La consagración de este festival como el decano del flamenco a nivel mundial invita a la melancolía en esta quincuagésima edición. Más de uno rememorará la inauguración de 1961, en la que Juanito Valderrama se enfrentó a un público unionense únicamente interesado en sus grandes éxitos. “Parece mentira que aquí, en esta tierra tan rica en canto, suceda esto”, exclamó el autor de El emigrante, obsesionado en cantar una cartagenera.
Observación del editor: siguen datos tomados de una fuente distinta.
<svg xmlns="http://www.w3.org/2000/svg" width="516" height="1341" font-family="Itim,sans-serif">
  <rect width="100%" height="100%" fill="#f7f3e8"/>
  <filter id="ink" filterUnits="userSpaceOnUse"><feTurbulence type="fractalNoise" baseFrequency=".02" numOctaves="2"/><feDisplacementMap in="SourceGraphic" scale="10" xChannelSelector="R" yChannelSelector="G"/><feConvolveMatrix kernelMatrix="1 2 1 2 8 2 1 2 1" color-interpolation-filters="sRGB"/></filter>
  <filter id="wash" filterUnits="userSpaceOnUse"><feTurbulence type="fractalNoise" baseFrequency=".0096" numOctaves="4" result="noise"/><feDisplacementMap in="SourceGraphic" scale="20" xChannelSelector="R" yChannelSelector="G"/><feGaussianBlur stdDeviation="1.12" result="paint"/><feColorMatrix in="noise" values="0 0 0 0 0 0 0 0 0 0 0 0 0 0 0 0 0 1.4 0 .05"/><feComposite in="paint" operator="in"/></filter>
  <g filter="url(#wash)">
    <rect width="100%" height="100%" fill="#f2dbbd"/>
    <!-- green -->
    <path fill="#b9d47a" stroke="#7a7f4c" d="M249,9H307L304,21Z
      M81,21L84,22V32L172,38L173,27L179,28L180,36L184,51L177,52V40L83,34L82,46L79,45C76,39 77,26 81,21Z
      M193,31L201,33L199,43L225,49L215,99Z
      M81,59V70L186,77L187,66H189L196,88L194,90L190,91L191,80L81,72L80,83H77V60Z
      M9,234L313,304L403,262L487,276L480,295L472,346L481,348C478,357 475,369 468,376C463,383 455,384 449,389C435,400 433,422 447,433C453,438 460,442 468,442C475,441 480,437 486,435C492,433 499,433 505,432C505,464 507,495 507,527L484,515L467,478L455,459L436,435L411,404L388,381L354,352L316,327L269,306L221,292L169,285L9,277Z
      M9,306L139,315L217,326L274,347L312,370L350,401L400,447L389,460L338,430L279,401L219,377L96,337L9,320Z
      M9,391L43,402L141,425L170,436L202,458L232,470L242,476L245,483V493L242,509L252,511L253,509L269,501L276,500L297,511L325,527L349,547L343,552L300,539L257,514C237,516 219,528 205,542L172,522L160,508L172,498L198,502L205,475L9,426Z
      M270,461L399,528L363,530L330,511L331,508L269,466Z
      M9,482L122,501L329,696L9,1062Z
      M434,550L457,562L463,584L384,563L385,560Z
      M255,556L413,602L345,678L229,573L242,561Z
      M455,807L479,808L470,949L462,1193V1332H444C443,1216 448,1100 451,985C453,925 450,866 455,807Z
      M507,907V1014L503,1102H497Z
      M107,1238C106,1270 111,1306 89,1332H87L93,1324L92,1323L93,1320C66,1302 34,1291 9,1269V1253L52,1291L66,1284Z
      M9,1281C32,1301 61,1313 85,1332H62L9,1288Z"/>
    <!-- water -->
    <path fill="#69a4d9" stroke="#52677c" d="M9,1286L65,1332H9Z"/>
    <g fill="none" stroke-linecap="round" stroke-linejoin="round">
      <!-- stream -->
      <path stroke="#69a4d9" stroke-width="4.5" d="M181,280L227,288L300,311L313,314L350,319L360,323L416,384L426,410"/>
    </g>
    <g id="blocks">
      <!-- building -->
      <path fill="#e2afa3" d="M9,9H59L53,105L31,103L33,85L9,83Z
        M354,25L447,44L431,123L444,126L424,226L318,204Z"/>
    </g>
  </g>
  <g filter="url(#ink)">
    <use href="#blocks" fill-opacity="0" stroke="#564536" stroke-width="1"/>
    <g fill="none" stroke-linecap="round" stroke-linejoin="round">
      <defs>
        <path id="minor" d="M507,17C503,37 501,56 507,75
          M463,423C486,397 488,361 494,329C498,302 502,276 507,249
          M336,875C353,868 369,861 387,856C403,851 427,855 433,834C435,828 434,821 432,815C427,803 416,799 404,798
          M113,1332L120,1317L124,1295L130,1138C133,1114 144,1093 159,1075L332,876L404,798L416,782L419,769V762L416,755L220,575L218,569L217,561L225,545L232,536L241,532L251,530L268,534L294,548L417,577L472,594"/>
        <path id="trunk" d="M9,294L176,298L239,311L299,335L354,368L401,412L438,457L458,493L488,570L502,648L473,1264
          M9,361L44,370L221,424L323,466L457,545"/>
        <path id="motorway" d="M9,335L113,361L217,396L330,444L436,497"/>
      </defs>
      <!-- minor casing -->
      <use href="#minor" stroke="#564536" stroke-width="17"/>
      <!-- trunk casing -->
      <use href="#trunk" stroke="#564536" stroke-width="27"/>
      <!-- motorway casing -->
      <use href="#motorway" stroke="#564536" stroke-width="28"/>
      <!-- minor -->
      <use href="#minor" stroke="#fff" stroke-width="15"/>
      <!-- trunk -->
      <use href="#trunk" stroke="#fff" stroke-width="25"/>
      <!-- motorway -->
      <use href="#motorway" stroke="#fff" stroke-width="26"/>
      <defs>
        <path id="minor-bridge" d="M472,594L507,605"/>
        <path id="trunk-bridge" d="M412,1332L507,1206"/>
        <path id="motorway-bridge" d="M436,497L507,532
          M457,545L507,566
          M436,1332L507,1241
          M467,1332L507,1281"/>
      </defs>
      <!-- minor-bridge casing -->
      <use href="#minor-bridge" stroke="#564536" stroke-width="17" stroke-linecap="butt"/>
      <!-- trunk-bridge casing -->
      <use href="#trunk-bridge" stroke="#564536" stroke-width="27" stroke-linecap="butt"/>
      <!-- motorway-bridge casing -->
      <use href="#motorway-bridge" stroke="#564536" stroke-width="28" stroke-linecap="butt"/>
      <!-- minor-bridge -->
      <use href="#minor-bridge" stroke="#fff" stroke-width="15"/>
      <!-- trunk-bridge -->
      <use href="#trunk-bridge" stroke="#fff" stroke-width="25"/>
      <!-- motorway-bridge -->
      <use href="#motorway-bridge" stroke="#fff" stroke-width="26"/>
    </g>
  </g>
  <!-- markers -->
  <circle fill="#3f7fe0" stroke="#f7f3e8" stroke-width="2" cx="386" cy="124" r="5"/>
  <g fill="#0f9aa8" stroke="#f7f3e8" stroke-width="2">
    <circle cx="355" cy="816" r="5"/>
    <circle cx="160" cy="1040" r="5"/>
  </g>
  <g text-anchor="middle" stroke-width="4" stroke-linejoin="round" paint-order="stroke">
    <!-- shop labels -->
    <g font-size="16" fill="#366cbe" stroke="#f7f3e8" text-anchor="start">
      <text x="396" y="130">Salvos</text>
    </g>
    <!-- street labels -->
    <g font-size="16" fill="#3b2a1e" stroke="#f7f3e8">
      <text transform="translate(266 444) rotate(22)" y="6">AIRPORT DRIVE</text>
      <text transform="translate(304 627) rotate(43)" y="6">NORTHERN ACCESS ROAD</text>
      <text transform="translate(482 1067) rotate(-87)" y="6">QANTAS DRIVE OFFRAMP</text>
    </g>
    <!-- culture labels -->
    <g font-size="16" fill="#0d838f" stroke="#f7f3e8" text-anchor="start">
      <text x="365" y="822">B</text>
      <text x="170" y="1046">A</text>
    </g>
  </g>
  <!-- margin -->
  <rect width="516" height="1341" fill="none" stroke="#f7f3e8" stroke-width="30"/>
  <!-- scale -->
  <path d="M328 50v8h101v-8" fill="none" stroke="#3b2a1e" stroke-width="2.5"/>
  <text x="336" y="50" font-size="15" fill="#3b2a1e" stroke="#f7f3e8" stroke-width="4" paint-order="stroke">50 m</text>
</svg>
Los años han transcurrido, sin embargo el etéreo duende inherente a todo buen artista flamenco se ha ido transmitiendo de generación en generación. Muestra de ello es la conjunción de artistas que ofrece la presente edición. Desde los consagrados Enrique Morente, Mayte Martín, Manolo Sanlúcar, José Mercé o Paco de Lucía a nuevos valores como Israel Galván y Miguel Poveda, quien mantiene una especial relación con el certamen murciano. No en vano, el artista catalán lanzó en 1993 su carrera musical tras alzarse con la preciada Lámpara minera.
Homenaje a la mina
La historia de La Unión se encuentra indiscutiblemente ligada al desarrollo de la actividad minera. Consciente de ello, el Festival Internacional del Cante de las Minas ha conjugado en esta ocasión tradición y modernidad con la inauguración de un nuevo escenario. La novedad radica en su ubicación: a 80 metros de profundidad, donde antaño se situaba la mina Agrupa Vicenta. Allí tendrán lugar recitales de pequeño aforo, como el que ofrecerá Juan Pinilla, ganador de la Lámpara Minera en 2007.
Esta conjunción servirá para apoyar este maridaje que, como los buenos enlaces, no ha requerido de grandes escenografías para evidenciar su vigencia. La lista de invitados resulta excelsa en este tiempo, pero el certamen ha mantenido su fuerza pese las variaciones en la lista de asistentes. Todo ello mientras desde su altar, ese que sólo unos elegidos pueden alcanzar, divisaba el nacimiento de cada uno de los nombres que han hecho grande el flamenco. ¿Alguien duda de la fuerza de este enlace?
Noticia publicada en La Gaceta el 3 de agosto de 2010.